Copy out the rows word for word, from the line with "d. 消費者が価格を広告で判断する" to the line with "27777 second(s), 5 queries .", both included, and leave the pictures out of your answer.

■ ■ ■ ■

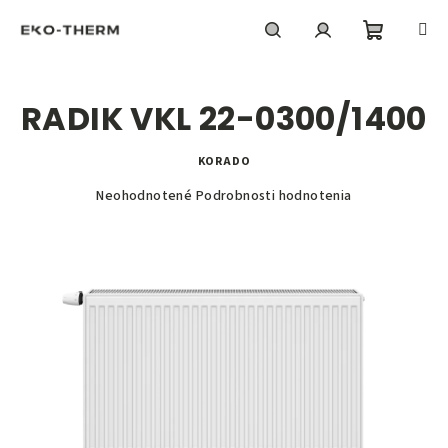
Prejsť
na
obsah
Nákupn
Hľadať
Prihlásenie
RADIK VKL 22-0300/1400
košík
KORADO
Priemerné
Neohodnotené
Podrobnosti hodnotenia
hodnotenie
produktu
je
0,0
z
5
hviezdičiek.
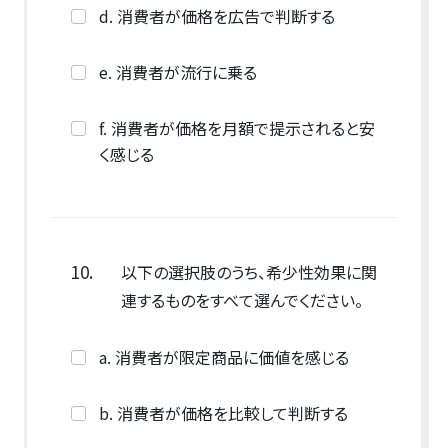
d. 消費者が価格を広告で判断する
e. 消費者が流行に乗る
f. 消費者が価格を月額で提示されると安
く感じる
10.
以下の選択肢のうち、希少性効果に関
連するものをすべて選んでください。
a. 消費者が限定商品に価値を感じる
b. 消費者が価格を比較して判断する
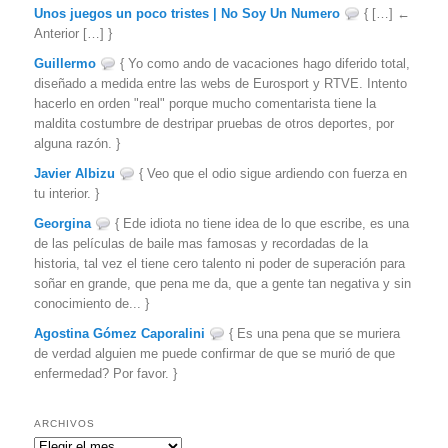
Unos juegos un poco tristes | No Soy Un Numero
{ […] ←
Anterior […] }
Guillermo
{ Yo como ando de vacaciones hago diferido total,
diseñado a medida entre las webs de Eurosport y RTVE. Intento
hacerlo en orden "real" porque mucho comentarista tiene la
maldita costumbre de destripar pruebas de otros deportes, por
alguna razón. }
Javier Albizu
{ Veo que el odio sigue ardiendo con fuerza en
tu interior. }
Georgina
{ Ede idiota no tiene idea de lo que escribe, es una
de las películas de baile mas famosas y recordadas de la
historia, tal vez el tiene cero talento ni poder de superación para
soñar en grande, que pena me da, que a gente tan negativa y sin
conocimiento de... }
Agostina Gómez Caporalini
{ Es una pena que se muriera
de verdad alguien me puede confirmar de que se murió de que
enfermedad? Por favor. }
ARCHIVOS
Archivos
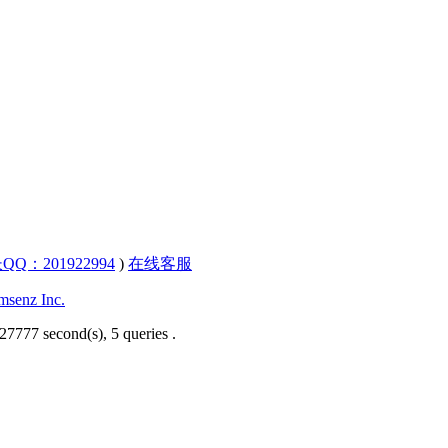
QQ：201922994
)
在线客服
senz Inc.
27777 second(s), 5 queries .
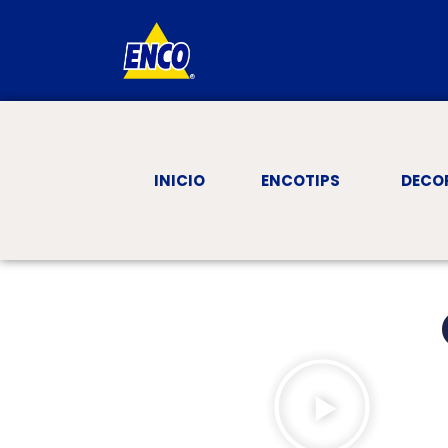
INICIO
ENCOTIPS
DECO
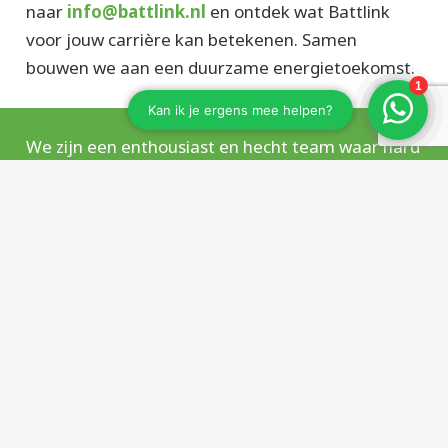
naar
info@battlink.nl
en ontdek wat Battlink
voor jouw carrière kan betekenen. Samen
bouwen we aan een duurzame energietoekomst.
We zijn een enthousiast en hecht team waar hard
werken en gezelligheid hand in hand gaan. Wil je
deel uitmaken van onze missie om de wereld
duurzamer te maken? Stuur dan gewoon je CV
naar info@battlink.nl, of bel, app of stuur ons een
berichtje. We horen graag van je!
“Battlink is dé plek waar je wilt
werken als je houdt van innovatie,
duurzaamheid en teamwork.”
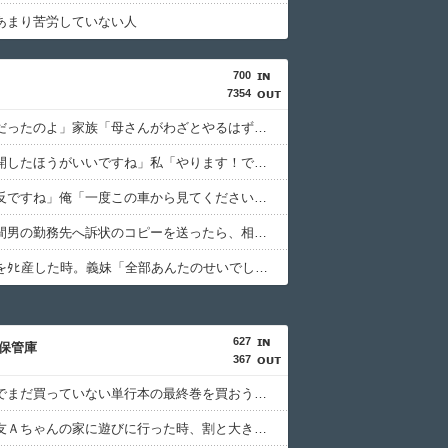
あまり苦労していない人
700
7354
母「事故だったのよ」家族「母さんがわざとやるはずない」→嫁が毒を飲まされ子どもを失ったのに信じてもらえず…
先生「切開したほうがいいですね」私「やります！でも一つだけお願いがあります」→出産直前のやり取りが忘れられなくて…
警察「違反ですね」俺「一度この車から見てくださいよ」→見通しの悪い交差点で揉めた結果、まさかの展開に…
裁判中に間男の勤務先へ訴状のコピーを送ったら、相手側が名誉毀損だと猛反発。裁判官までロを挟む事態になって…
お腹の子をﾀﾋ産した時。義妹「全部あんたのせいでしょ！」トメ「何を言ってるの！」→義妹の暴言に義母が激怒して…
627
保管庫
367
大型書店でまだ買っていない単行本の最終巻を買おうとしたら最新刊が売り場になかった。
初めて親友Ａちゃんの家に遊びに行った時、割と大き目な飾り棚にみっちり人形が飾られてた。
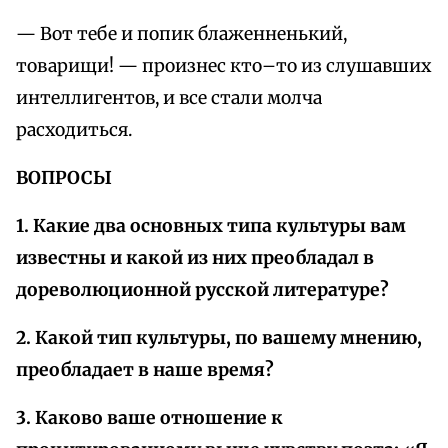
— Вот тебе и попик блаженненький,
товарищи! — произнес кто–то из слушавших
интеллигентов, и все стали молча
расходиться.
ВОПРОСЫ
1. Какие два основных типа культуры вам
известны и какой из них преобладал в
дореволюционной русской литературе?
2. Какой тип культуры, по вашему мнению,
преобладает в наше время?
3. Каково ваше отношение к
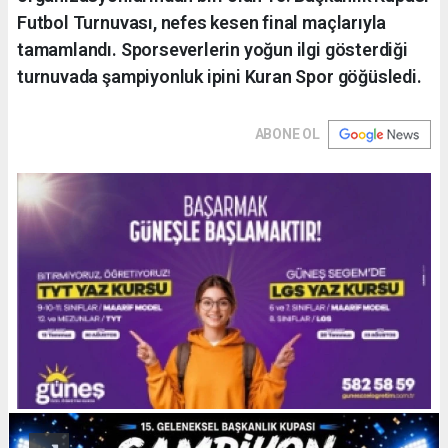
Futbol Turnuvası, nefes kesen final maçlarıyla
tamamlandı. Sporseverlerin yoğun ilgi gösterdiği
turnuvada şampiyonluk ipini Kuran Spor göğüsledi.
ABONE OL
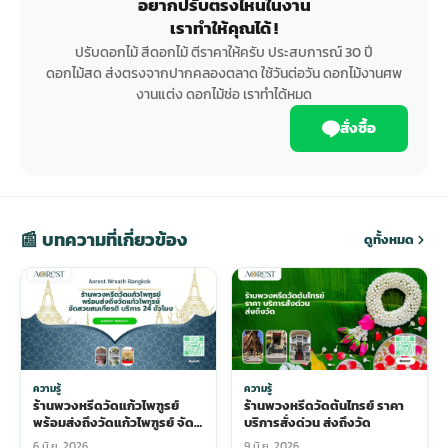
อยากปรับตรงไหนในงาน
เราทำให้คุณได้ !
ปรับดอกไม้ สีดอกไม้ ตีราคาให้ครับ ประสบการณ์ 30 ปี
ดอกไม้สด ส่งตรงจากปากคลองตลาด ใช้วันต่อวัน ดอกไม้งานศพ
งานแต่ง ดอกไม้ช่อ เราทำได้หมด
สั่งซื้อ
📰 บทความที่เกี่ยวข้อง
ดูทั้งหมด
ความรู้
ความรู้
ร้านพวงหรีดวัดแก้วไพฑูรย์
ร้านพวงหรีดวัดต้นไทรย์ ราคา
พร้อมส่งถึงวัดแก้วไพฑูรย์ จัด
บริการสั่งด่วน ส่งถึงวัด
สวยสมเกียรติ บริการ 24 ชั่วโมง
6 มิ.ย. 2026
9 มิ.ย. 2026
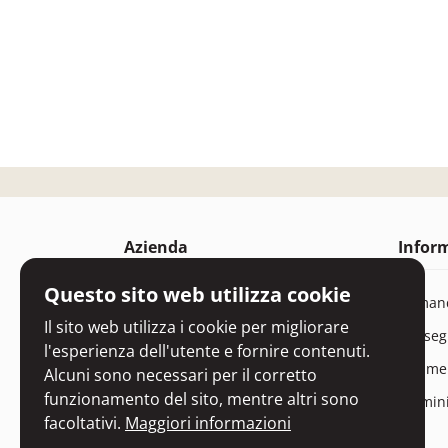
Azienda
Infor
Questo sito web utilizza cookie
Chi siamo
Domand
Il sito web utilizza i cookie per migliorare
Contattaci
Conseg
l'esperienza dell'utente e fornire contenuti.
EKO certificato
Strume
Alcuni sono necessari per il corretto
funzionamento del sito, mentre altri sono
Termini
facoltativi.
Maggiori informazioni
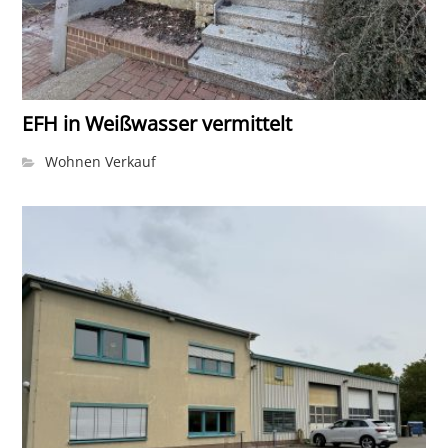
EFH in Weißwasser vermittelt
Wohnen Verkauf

■ ■ ■ ■

Finished task:
d. 消費者が価格を広告で判断する
e. 消費者が流行に乗る
f. 消費者が価格を月額で提示されると安
く感じる
10.
以下の選択肢のうち、希少性効果に関
連するものをすべて選んでください。
a. 消費者が限定商品に価値を感じる
b. 消費者が価格を比較して判断する
Unos juegos un poco tristes | No Soy Un Numero
{ […] ←
Anterior […] }
Guillermo
{ Yo como ando de vacaciones hago diferido total,
diseñado a medida entre las webs de Eurosport y RTVE. Intento
hacerlo en orden "real" porque mucho comentarista tiene la
maldita costumbre de destripar pruebas de otros deportes, por
alguna razón. }
Javier Albizu
{ Veo que el odio sigue ardiendo con fuerza en
tu interior. }
Georgina
{ Ede idiota no tiene idea de lo que escribe, es una
de las películas de baile mas famosas y recordadas de la
historia, tal vez el tiene cero talento ni poder de superación para
soñar en grande, que pena me da, que a gente tan negativa y sin
conocimiento de... }
Agostina Gómez Caporalini
{ Es una pena que se muriera
de verdad alguien me puede confirmar de que se murió de que
enfermedad? Por favor. }
ARCHIVOS
Archivos
QQ：201922994
)
在线客服
senz Inc.
27777 second(s), 5 queries .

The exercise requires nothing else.